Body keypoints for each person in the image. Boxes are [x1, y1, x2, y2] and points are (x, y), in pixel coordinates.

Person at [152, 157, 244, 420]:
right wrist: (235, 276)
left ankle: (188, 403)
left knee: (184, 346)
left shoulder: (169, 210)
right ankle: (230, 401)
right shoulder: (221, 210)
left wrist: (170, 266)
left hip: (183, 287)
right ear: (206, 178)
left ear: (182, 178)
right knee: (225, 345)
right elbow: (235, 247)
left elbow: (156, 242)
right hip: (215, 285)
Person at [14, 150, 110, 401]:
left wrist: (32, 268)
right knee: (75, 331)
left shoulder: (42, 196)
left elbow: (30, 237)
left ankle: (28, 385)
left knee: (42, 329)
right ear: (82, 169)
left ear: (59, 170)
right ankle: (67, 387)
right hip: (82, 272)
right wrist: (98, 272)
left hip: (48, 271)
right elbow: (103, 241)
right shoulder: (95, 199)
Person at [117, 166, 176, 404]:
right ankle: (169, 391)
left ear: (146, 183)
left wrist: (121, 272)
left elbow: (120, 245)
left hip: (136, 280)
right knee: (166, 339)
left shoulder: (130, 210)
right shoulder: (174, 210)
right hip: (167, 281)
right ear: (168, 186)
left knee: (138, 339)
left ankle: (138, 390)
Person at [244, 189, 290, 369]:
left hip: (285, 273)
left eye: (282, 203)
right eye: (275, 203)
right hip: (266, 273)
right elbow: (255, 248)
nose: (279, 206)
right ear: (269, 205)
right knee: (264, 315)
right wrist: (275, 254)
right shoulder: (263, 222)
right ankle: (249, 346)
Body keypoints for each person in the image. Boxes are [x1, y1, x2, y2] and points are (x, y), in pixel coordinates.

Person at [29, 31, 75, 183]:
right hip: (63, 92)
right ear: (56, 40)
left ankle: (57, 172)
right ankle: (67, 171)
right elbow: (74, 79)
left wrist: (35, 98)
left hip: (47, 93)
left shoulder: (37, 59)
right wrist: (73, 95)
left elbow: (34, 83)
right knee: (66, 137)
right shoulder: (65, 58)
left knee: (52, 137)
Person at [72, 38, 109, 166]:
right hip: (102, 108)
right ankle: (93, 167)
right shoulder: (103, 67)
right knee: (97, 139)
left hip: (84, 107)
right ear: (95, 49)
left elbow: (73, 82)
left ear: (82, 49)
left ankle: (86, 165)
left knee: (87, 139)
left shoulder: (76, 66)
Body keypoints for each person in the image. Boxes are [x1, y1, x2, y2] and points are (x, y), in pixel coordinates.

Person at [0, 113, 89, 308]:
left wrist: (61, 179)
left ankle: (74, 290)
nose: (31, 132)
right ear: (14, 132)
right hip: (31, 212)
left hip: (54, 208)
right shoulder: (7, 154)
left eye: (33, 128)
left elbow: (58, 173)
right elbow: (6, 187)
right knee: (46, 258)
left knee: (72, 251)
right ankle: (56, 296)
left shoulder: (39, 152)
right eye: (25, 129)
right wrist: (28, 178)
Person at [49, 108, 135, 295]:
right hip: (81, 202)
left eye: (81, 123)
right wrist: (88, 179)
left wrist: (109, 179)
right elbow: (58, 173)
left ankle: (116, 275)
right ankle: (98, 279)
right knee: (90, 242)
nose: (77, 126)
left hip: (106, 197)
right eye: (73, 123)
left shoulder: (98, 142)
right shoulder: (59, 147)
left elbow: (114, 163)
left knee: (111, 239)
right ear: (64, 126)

======

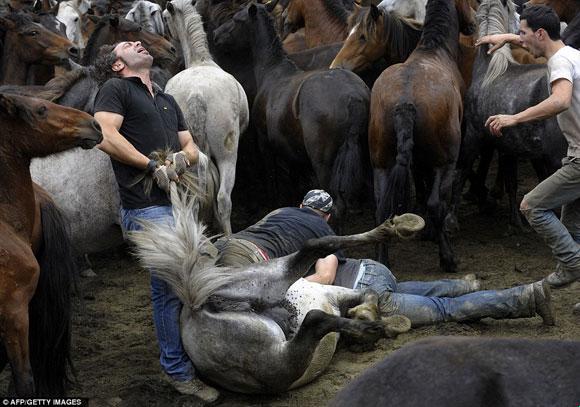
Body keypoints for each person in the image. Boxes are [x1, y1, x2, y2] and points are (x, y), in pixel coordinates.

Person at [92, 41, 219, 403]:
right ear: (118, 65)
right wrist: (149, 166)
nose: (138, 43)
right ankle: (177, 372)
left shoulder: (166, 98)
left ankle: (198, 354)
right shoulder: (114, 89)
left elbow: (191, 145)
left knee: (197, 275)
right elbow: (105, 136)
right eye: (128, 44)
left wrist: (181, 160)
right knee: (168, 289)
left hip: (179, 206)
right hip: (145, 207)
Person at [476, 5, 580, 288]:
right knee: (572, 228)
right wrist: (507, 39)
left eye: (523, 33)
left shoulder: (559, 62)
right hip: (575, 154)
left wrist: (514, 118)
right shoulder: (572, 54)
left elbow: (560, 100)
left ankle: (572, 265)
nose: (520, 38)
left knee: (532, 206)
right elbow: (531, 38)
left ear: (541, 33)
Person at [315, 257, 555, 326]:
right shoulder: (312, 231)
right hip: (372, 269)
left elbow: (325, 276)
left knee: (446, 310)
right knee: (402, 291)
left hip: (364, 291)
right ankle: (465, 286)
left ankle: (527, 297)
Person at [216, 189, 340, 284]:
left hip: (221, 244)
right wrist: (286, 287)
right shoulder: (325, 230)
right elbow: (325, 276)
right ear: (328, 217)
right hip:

======

What is required: Where the line holding "right knee: (90, 242)" appears in the listing above, start reproducing exactly, and end with the line holding "right ear: (64, 126)".

Answer to this problem:
right knee: (90, 242)
nose: (77, 126)
left hip: (106, 197)
right eye: (73, 123)
left shoulder: (98, 142)
right shoulder: (59, 147)
left elbow: (114, 163)
left knee: (111, 239)
right ear: (64, 126)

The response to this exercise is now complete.